For me, nix is unbelievably powerful to construct system images for various virtual machine formats. I'm using the nixos-generators[1] project to construct 8 or 9 image formats from one NixOS configuration. Packer and similar tools are the non-nix analog, but nixos-generators requires essentially adding a singular line to support something like Proxmox as opposed to much more work in some other tool.

I'm also using nix to build all our team's software - which varies from Vue.js to Rust to Django - and fold _all_ those development dependencies into a singular nix `devShell`. This means you can clone our repository, use `nix develop .`, and all engineers use the identical verisons of all software, dependencies, and libraries across several toolchains. It's incredibly convenient. (Imagine that you're a .js developer who needs to make a quick edit to a Rust backend route but doesn't sling Rust all day - you don't need to know how to setup rust at all, the `devShell` provides it).

[1]: https://github.com/nix-community/nixos-generators

2 comments

I'm curious, what the is the bend of nix for your dev env vs using a docker container with everything pre-installed
It's a good question, and a very mature/well-engineered Docker dev environment probably gets you near-parity with an equivalent nix setup. That said, my reasons are:

- Although not _all_ of our projects need nix builds in the end, at least a few do, and acquiring their devshells is essentially zero-effort (you just ask nix for the devshell for the package instead of the package output itself)

- As some other commenters have noted, dealing with large container contexts can get hairy/slow. A devshell just tweaks a few environment variables, which is less of a tangle when working on the various projects (I use direnv, so my emacs session hooks into `flake.nix` and finds everything in-path automatically)

- While you could get a bit-for-bit identical dev environments by pushing a built container image to a registry that all devs pull from, I think most people would write a `Dockerfile` once and let folks build it locally before hopping in, which leaves a small (but extant) possibility that some environments may be subtly different (shifting container tags, ad-hoc apt-get commands, etc). A flake.nix coupled with a flake.lock means all devshells are lock-step identical.

» Supplied records:
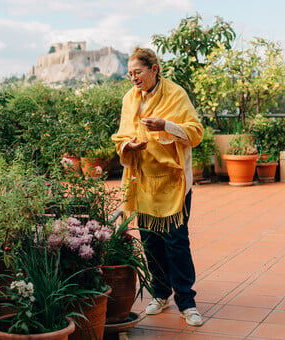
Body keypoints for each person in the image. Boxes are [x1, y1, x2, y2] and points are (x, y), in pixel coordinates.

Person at [111, 47, 204, 326]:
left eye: (137, 72)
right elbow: (121, 136)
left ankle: (187, 302)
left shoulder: (175, 94)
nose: (133, 78)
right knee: (150, 241)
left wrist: (166, 124)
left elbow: (195, 132)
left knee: (176, 241)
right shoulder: (130, 99)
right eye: (130, 74)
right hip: (142, 182)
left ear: (154, 69)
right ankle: (161, 294)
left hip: (172, 182)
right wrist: (130, 144)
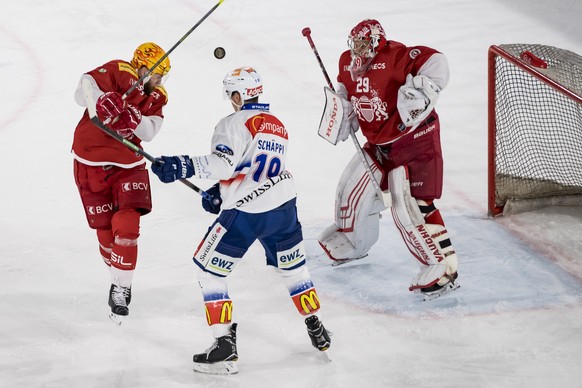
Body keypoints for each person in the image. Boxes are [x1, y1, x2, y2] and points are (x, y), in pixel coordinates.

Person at [150, 66, 331, 374]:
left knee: (209, 273)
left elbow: (223, 165)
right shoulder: (277, 124)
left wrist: (182, 166)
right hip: (284, 208)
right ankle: (316, 324)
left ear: (236, 95)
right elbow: (249, 169)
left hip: (247, 215)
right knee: (294, 270)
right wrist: (219, 192)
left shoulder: (232, 122)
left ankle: (224, 346)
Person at [318, 19, 459, 300]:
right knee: (352, 189)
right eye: (353, 43)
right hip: (380, 143)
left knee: (410, 205)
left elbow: (437, 61)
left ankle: (443, 267)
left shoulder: (396, 56)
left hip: (414, 141)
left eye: (362, 43)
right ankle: (354, 242)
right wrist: (343, 109)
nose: (356, 48)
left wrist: (423, 90)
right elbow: (347, 92)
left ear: (376, 41)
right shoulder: (347, 62)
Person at [72, 42, 171, 322]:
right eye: (157, 75)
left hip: (129, 164)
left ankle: (121, 287)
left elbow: (150, 131)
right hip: (89, 159)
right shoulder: (118, 70)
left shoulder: (158, 96)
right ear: (142, 67)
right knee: (105, 234)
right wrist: (101, 100)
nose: (160, 82)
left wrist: (135, 119)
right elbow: (83, 89)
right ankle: (118, 273)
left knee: (127, 226)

» What is expected:
Reproduce word for word the passage of the nix discussion starting at "For me, nix" and ending at "some other tool.".

» Task output:
For me, nix is unbelievably powerful to construct system images for various virtual machine formats. I'm using the nixos-generators[1] project to construct 8 or 9 image formats from one NixOS configuration. Packer and similar tools are the non-nix analog, but nixos-generators requires essentially adding a singular line to support something like Proxmox as opposed to much more work in some other tool.